Miscellaneous Cholesterol Lowering Food Products

Add these extras to lower cholesterol.

Green Tea(64083)

There are many other foods or beverages that you can include in your diet that are excellent at fighting cholesterol.

Green tea is a good choice to lower cholesterol. Tea contain substances that raise metabolism thereby it aids in burning fat and cholesterol. Antioxidants found in tea also help fight free radicals and heart disease.

Almonds have omega 3 oils which helps lower cholesterol. Studies show that eating a small handful of almonds a day goes a long way in helping prevent heart disease.

Olive oil is an excellent choice of oils.
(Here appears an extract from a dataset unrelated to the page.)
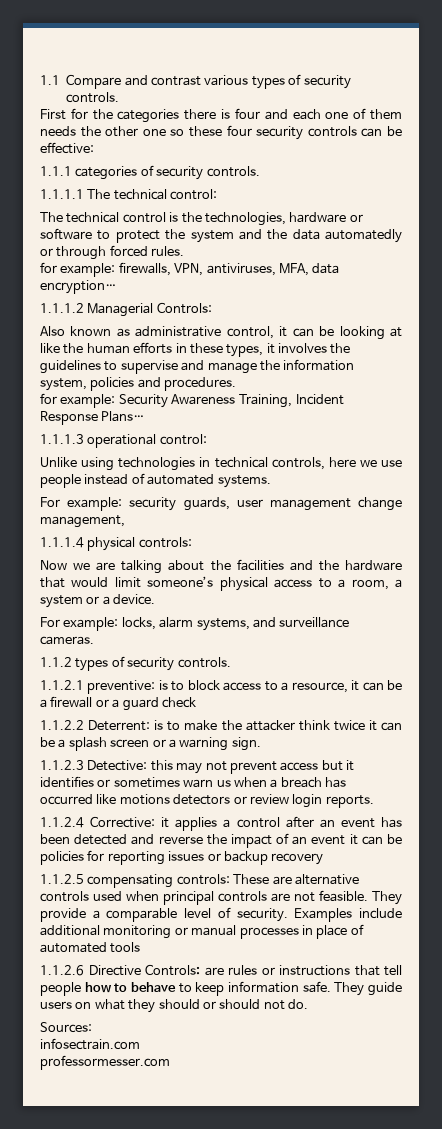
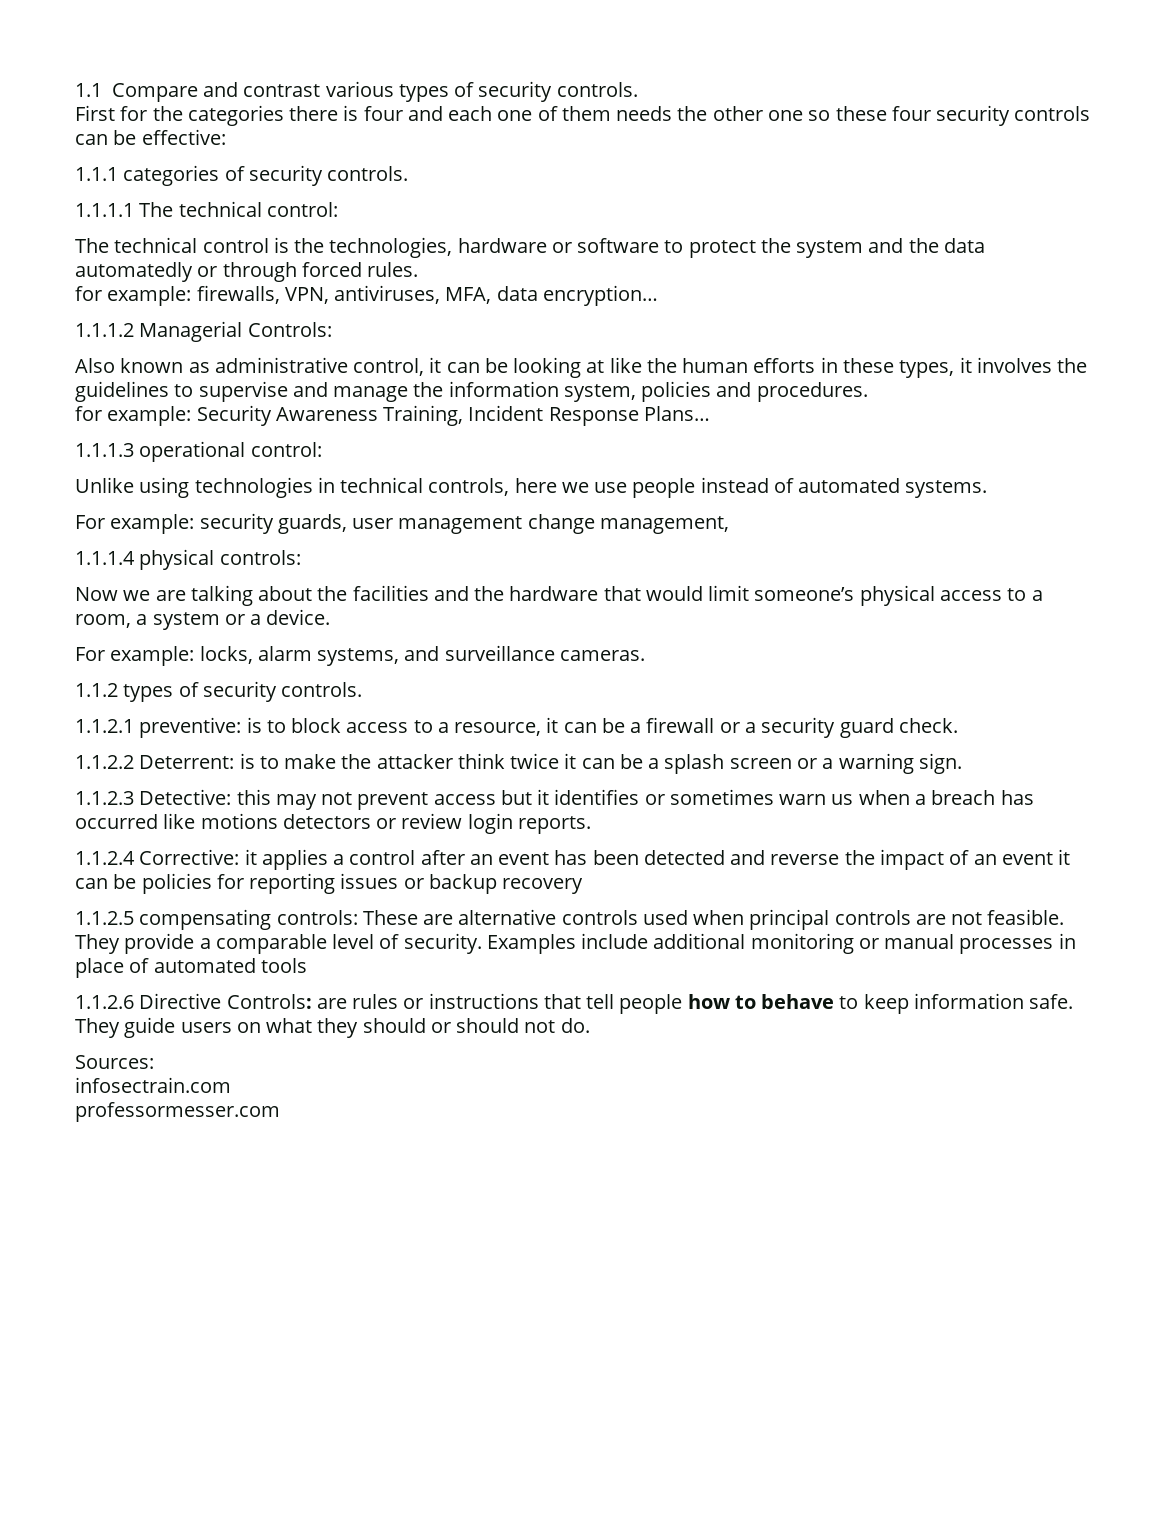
[122,697,196,711] guard check -> [761,717,958,738] security guard check.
Olive oil helps to clean out arteries and lower the bad fats in the body. 

Short List Of Cholesterol Lowering Foods

Try some of these delicious cholesterol busting foods.

Fruits: Apples, Bananas, Blueberries, Cranberries, Cherries, Dates, Figs, Grapes, Grapefruits, Kiwi, Mangoes, Melons, Oranges, Papaya, Peaches, Pears, Pineapples, Raspberries, Strawberries.    

Vegetables: Broccoli, Brussel Sprouts, Cabbage,Collard Greens, Corn, Cucumbers, Green Beans, Kale, Lettuce, Olives, Onion, Peas, Potatoes, Pumpkins, Radish, Spinach, Squash, Sweet Peppers, Sweet Potatoes, Tomatoes, Turnip Greens, Zucchini.

Breads & Cereals: Whole Grain Breads, Muffins, and Crackers; Barley, Granola, Oatmeal, Oat Bran.

Beans & Legumes: Black Beans, Navy Beans, Red Beans, Pinto Beans, Legumes.

Meat: Salmon, Tuna and other Fish.

Milk: Low Fat Skim Milk, Almond Milk, Rice Milk.

Miscellaneous: Almonds, Walnuts, Garlic, Cayenne Peppers, Green Tea, Herbal Tea.